Extract provided:
How to Replicate Postgres to Snowflake: 4 Easy Steps

Snowflake’s architecture is defined newly from scratch, not an extension of the existing Big Data framework like Hadoop. It has a hybrid of the traditional shared-disk database and modern shared-nothing database architectures. Snowflake uses a central repository for persisted data that is accessible from all compute nodes in the data warehouse and processes queries using MPP (Massively Parallel Processing) compute clusters where each node in the cluster stores a portion of the data set.

Snowflake processes using “Virtual Warehouses” which is an MPP compute cluster composed of multiple compute nodes. All components of Snowflake’s service run in a public Cloud-like AWS Redshift. This Data Warehouse is considered a cost-effective high performing analytical solution and is used by many organizations for critical workloads. In this post, we will discuss how to move real-time data from Postgres to Snowflake. So, read along and understand the steps to migrate data from Postgres to Snowflake.

Dataset content:
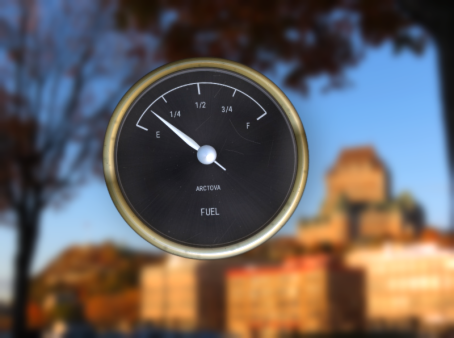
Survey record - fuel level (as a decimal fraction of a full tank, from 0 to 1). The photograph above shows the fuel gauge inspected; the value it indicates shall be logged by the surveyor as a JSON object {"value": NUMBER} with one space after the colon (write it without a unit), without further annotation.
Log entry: {"value": 0.125}
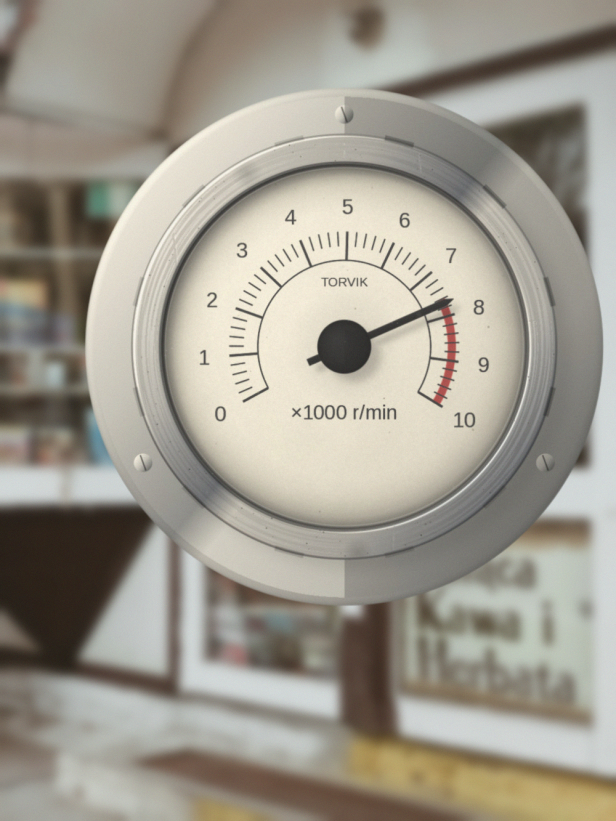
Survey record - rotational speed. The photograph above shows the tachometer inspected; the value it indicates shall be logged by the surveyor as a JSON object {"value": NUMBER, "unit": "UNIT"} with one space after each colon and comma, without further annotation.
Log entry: {"value": 7700, "unit": "rpm"}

Instructions for the task: Edit the Postgres-to-Snowflake article's passage that opens with "Snowflake processes using" and closes with "migrate data from Postgres to Snowflake.", replacing "cost-effective" with "low-cost". This data is unrelated to the Postgres-to-Snowflake article.

Answer to this problem:
Snowflake processes using “Virtual Warehouses” which is an MPP compute cluster composed of multiple compute nodes. All components of Snowflake’s service run in a public Cloud-like AWS Redshift. This Data Warehouse is considered a low-cost high performing analytical solution and is used by many organizations for critical workloads. In this post, we will discuss how to move real-time data from Postgres to Snowflake. So, read along and understand the steps to migrate data from Postgres to Snowflake.